_EXERCISE DETAILS_
Below are some entries. Transcribe the lines from the one holding "(706, 430) = (804, 293): lettuce -> jar" to the one holding "(782, 342) = (599, 299): none -> toy robot", inclusive, but not the pictures among them.

_MATERIAL PROVIDED_
---
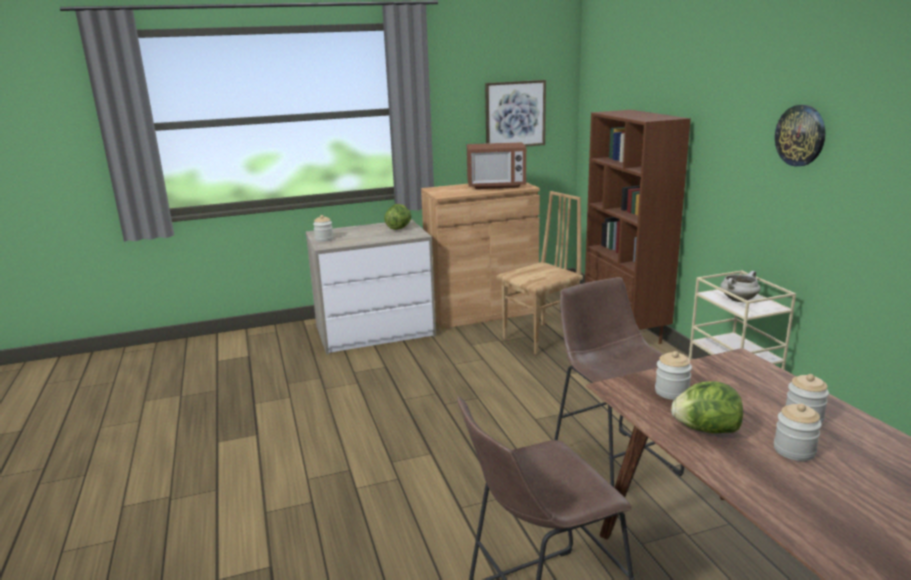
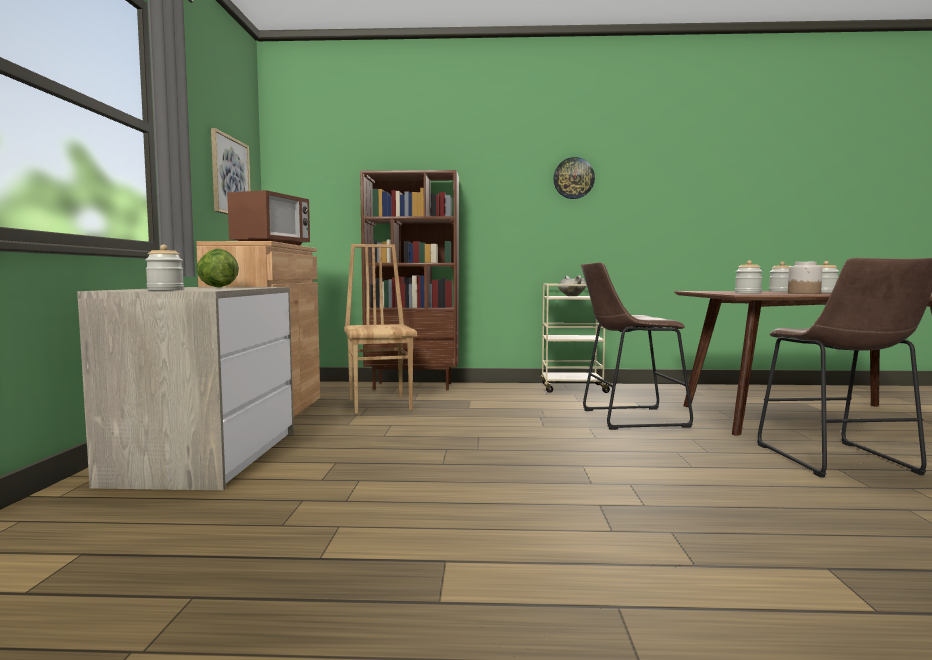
camera: 70 degrees left, 15 degrees down
(706, 430) = (804, 293): lettuce -> jar

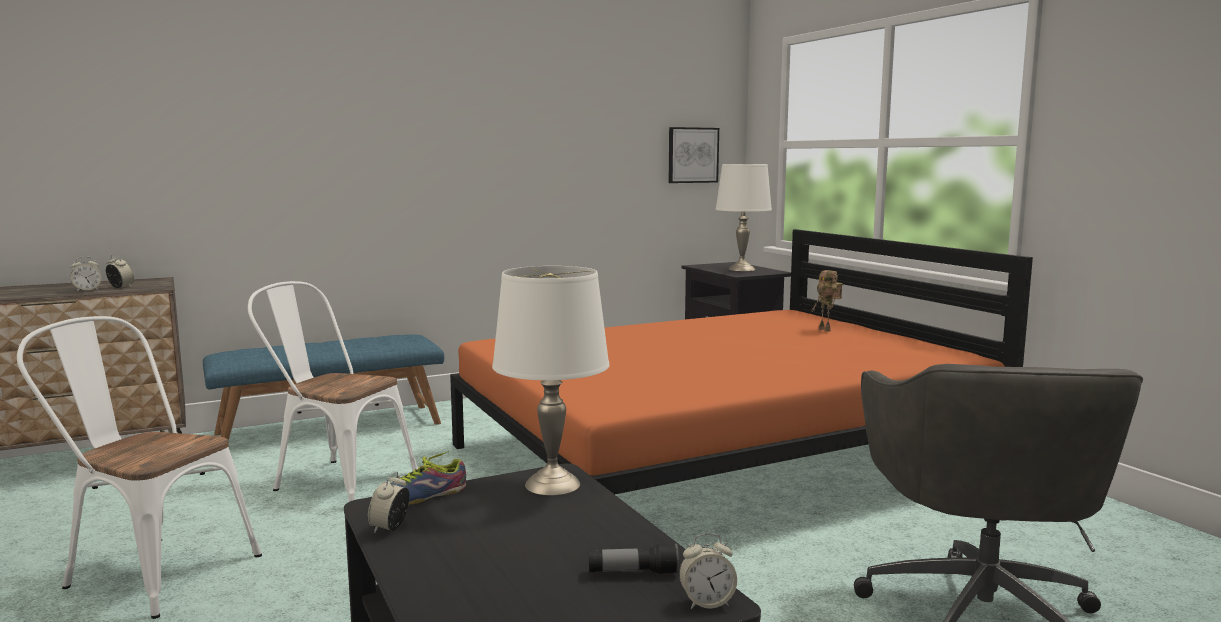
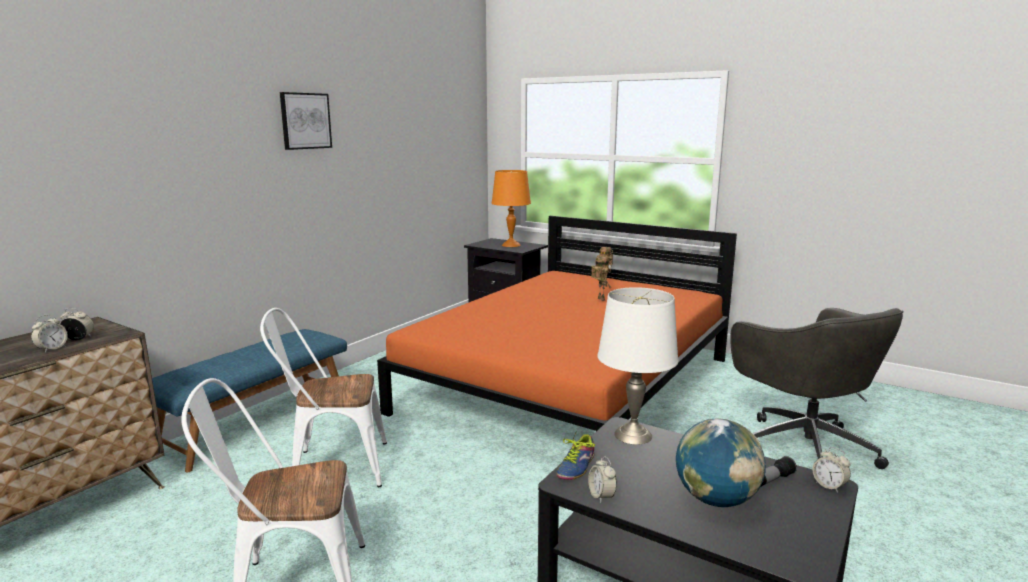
camera: 30 degrees left, 5 degrees up
(512, 570) = (716, 500): none -> globe
(692, 155) = (460, 163): picture -> picture (305, 121)
(707, 602) = (829, 486): alarm clock -> alarm clock turned 90 degrees clockwise
(742, 269) = (511, 245): white table lamp -> orange table lamp
(782, 342) = (599, 299): none -> toy robot

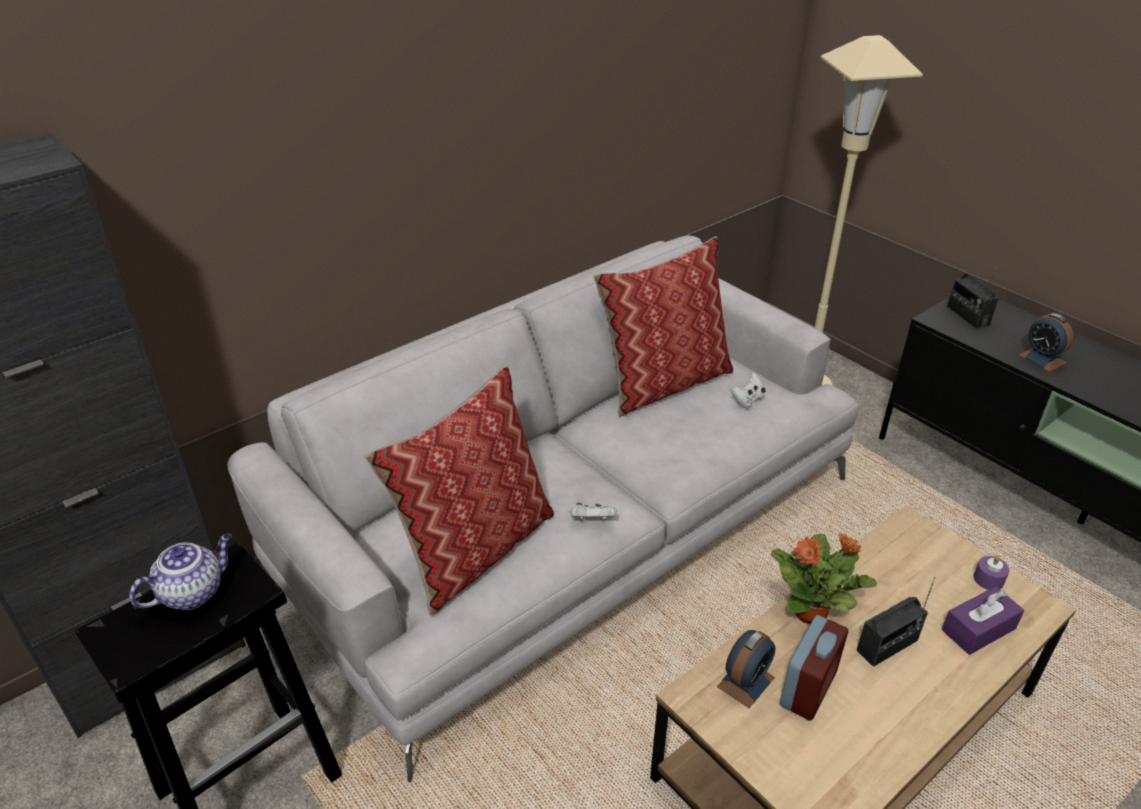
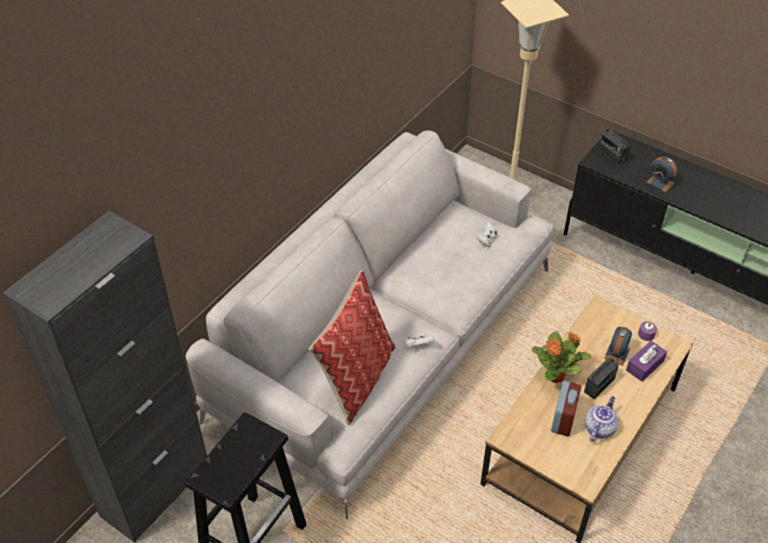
camera: 15 degrees left, 10 degrees up
(193, 592) = (237, 446): teapot -> teapot (599, 428)
(664, 382) = (430, 236): pillow -> none
(745, 682) = (530, 423): alarm clock -> alarm clock (617, 353)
---
_RESPONSE BELOW_
(706, 430) = (804, 293): lettuce -> jar

camera: 30 degrees left, 5 degrees up
(512, 570) = (716, 500): none -> globe
(692, 155) = (460, 163): picture -> picture (305, 121)
(707, 602) = (829, 486): alarm clock -> alarm clock turned 90 degrees clockwise
(742, 269) = (511, 245): white table lamp -> orange table lamp
(782, 342) = (599, 299): none -> toy robot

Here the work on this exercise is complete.